[Stored entries]
=-=-=

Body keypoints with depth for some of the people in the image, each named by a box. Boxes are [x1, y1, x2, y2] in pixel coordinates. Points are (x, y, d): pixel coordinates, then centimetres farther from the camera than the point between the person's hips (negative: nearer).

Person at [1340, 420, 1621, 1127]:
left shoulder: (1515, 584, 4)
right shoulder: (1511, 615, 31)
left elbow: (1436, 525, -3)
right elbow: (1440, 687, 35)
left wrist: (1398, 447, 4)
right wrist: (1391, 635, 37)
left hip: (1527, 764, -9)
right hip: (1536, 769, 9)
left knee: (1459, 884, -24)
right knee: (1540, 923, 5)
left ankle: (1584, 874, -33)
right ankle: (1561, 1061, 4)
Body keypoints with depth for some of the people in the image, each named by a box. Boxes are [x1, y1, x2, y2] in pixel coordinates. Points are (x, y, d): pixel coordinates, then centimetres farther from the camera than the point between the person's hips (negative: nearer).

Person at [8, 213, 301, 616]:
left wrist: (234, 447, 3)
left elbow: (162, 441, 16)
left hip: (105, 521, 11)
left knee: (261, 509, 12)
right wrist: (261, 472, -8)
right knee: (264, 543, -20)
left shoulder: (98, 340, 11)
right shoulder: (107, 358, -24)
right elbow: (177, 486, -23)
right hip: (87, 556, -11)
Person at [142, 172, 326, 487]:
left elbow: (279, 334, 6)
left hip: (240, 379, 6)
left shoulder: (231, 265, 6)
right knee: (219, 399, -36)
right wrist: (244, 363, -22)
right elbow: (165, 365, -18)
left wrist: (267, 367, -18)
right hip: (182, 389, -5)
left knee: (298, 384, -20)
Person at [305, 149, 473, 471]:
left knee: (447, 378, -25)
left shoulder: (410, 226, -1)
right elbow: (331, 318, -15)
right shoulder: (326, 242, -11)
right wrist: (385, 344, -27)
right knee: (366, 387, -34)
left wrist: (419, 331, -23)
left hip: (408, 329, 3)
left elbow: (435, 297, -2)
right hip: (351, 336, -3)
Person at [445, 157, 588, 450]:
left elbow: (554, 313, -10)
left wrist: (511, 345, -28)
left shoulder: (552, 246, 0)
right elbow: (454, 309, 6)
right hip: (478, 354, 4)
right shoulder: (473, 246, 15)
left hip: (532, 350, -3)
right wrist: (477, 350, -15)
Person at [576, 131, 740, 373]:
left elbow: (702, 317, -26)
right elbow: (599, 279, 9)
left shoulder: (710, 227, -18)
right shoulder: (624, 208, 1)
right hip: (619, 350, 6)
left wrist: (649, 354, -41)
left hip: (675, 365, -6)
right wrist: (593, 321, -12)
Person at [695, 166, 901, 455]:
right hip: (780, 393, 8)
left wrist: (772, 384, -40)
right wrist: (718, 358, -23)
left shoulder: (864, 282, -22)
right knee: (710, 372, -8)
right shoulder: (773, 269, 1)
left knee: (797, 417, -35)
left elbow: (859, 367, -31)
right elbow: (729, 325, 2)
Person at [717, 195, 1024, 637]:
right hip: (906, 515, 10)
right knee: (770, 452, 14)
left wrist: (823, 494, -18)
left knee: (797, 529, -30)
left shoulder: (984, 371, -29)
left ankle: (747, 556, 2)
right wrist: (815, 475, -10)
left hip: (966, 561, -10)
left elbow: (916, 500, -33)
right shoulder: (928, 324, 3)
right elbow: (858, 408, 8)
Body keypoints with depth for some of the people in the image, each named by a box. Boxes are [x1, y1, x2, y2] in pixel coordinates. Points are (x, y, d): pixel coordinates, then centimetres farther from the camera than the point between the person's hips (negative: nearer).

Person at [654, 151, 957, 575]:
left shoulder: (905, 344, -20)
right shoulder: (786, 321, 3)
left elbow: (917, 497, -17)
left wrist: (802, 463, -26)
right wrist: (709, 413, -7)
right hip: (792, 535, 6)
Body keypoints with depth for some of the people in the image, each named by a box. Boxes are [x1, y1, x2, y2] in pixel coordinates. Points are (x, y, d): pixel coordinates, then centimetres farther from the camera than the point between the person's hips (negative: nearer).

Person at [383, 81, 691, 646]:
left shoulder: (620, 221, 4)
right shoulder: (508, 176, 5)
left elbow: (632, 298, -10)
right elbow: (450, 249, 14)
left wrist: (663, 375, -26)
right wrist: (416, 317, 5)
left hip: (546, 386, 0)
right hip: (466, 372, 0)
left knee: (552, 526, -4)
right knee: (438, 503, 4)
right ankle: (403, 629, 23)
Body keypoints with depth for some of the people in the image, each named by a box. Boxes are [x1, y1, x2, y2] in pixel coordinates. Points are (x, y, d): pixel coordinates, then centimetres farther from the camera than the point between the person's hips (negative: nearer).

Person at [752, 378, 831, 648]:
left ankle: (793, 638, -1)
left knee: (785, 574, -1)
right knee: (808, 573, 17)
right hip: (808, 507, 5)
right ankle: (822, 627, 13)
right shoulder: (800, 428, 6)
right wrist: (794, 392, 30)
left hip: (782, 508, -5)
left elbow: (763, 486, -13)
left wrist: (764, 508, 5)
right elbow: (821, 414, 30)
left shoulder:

=-=-=

_EXERCISE BRIEF:_ Type the data out again, exactly.

_WRITTEN SOLUTION:_
Body keypoints with depth for some of the people in the image, each named by a box. Boxes are [x1, y1, x2, y2] in pixel coordinates. Points are (x, y, d): pixel coordinates, then centimetres farther from the camera than the point between the person's hips (negative: nearer).

Person at [1340, 420, 1621, 1127]:
left shoulder: (1515, 584, 4)
right shoulder: (1511, 615, 31)
left elbow: (1436, 525, -3)
right elbow: (1440, 687, 35)
left wrist: (1398, 447, 4)
right wrist: (1391, 635, 37)
left hip: (1527, 764, -9)
right hip: (1536, 769, 9)
left knee: (1459, 884, -24)
right knee: (1540, 923, 5)
left ankle: (1584, 874, -33)
right ankle: (1561, 1061, 4)
Body keypoints with depth for some of the people in the image, each named by a box. Boxes are [x1, y1, x2, y2] in pixel coordinates. Points are (x, y, d): pixel coordinates, then centimetres farther from the camera than the point between the person's hips (negative: nearer).

Person at [8, 213, 301, 616]:
left wrist: (234, 447, 3)
left elbow: (162, 441, 16)
left hip: (105, 521, 11)
left knee: (261, 509, 12)
right wrist: (261, 472, -8)
right knee: (264, 543, -20)
left shoulder: (98, 340, 11)
right shoulder: (107, 358, -24)
right elbow: (177, 486, -23)
right hip: (87, 556, -11)
Person at [142, 172, 326, 487]:
left elbow: (279, 334, 6)
left hip: (240, 379, 6)
left shoulder: (231, 265, 6)
right knee: (219, 399, -36)
right wrist: (244, 363, -22)
right elbow: (165, 365, -18)
left wrist: (267, 367, -18)
right hip: (182, 389, -5)
left knee: (298, 384, -20)
Person at [305, 149, 473, 471]:
left knee: (447, 378, -25)
left shoulder: (410, 226, -1)
right elbow: (331, 318, -15)
right shoulder: (326, 242, -11)
right wrist: (385, 344, -27)
right knee: (366, 387, -34)
left wrist: (419, 331, -23)
left hip: (408, 329, 3)
left elbow: (435, 297, -2)
right hip: (351, 336, -3)
Person at [445, 157, 588, 450]:
left elbow: (554, 313, -10)
left wrist: (511, 345, -28)
left shoulder: (552, 246, 0)
right elbow: (454, 309, 6)
right hip: (478, 354, 4)
right shoulder: (473, 246, 15)
left hip: (532, 350, -3)
right wrist: (477, 350, -15)
Person at [576, 131, 740, 373]:
left elbow: (702, 317, -26)
right elbow: (599, 279, 9)
left shoulder: (710, 227, -18)
right shoulder: (624, 208, 1)
right hip: (619, 350, 6)
left wrist: (649, 354, -41)
left hip: (675, 365, -6)
right wrist: (593, 321, -12)
Person at [695, 166, 901, 455]:
right hip: (780, 393, 8)
left wrist: (772, 384, -40)
right wrist: (718, 358, -23)
left shoulder: (864, 282, -22)
right knee: (710, 372, -8)
right shoulder: (773, 269, 1)
left knee: (797, 417, -35)
left elbow: (859, 367, -31)
right elbow: (729, 325, 2)
Person at [717, 195, 1024, 637]:
right hip: (906, 515, 10)
right knee: (770, 452, 14)
left wrist: (823, 494, -18)
left knee: (797, 529, -30)
left shoulder: (984, 371, -29)
left ankle: (747, 556, 2)
right wrist: (815, 475, -10)
left hip: (966, 561, -10)
left elbow: (916, 500, -33)
right shoulder: (928, 324, 3)
right elbow: (858, 408, 8)
Body keypoints with depth for some of the people in the image, each named by a box. Boxes are [x1, y1, x2, y2] in pixel coordinates. Points are (x, y, d): pixel coordinates, then centimetres farther from the camera than the point between the person's hips (negative: nearer).

Person at [654, 151, 957, 575]:
left shoulder: (905, 344, -20)
right shoulder: (786, 321, 3)
left elbow: (917, 497, -17)
left wrist: (802, 463, -26)
right wrist: (709, 413, -7)
right hip: (792, 535, 6)
Body keypoints with depth for some of the people in the image, each named by a box. Boxes are [x1, y1, x2, y2] in pixel coordinates. Points are (x, y, d): pixel coordinates, then centimetres farther from the camera than the point between the person's hips (negative: nearer).

Person at [383, 81, 691, 646]:
left shoulder: (620, 221, 4)
right shoulder: (508, 176, 5)
left elbow: (632, 298, -10)
right elbow: (450, 249, 14)
left wrist: (663, 375, -26)
right wrist: (416, 317, 5)
left hip: (546, 386, 0)
right hip: (466, 372, 0)
left knee: (552, 526, -4)
right knee: (438, 503, 4)
right ankle: (403, 629, 23)
Body keypoints with depth for some of the people in the image, each named by a box. Boxes are [x1, y1, x2, y2] in pixel coordinates. Points are (x, y, d): pixel coordinates, then centimetres farther from the camera than the point between the person's hips (negative: nearer).

Person at [752, 378, 831, 648]:
left ankle: (793, 638, -1)
left knee: (785, 574, -1)
right knee: (808, 573, 17)
right hip: (808, 507, 5)
right ankle: (822, 627, 13)
right shoulder: (800, 428, 6)
right wrist: (794, 392, 30)
left hip: (782, 508, -5)
left elbow: (763, 486, -13)
left wrist: (764, 508, 5)
right elbow: (821, 414, 30)
left shoulder:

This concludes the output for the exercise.